Post by seawolf856 »

Seems to me that you have discovered the hidden magic of sea kayaking - its all in the planning!! I absolutely agree with Chris Bolton that for me the planning is part of the interest and the more resources you get used to using, the better (and safer) your plan is going to be. Your basic building blocks are all there, weather forecast, tide times and charts/maps. There are some VERY good Apps which I always use for planning my coastal paddling trips. I would personally highly recommend "Windy" and "Wind Finder" as both of these give wind strength and direction, local high water/low water times, swell height and direction all in one place as well as a great map function so that you can see the wind direction arrows overlaid on the area you are going to paddle - this is really useful to help identify where you might get some shelter or be exposed to the most wind driven conditions. I also use "Tides near me" but I also like to have the old fashioned printed tide tables for my area which is Liverpool and Holyhead. The tide tables are pence from Amazon.
I don't use a paddle plan template, I tend to write down the major points and work out the launch time and direction of travel based on the tidal flows on the day, but our peer group always plan for the same paddle separately then we compare plans either the night before on on the day to see if one of us has made any obvious mistakes - a common one is not adjusting tide times for GMT vs BST. If our launch times coincide and our HW/LW times are generally in line then we have a plan that is based on data that has been independently checked using various resources.

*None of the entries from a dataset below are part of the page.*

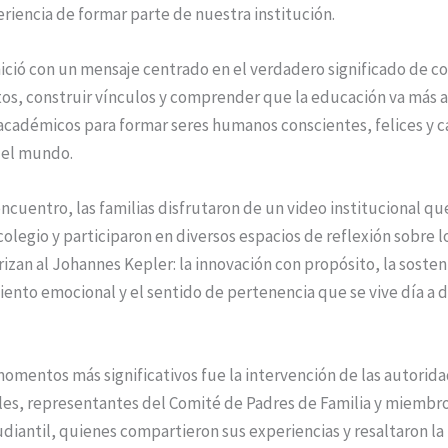
eriencia de formar parte de nuestra institución.
nició con un mensaje centrado en el verdadero significado de 
os, construir vínculos y comprender que la educación va más al
académicos para formar seres humanos conscientes, felices y 
 el mundo.
ncuentro, las familias disfrutaron de un video institucional que
colegio y participaron en diversos espacios de reflexión sobre l
izan al Johannes Kepler: la innovación con propósito, la sosteni
to emocional y el sentido de pertenencia que se vive día a dí
omentos más significativos fue la intervención de las autorid
les, representantes del Comité de Padres de Familia y miembro
diantil, quienes compartieron sus experiencias y resaltaron la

Writing the tidal strength and direction along with times of flow direction change on a section of map and carrying it with you will avoid any major mishaps in your timings once on the water and try to stick to the plan unless conditions change and dictate otherwise. Using local guidebooks on complicated parts of the coast is a very useful resource. You may or may not know that local HW and LW may not always coincide with a change in direction of flow, just ask anyone who regularly paddles the Anglesey coastline. Oh and always tell the coastguard where you intend to be paddling.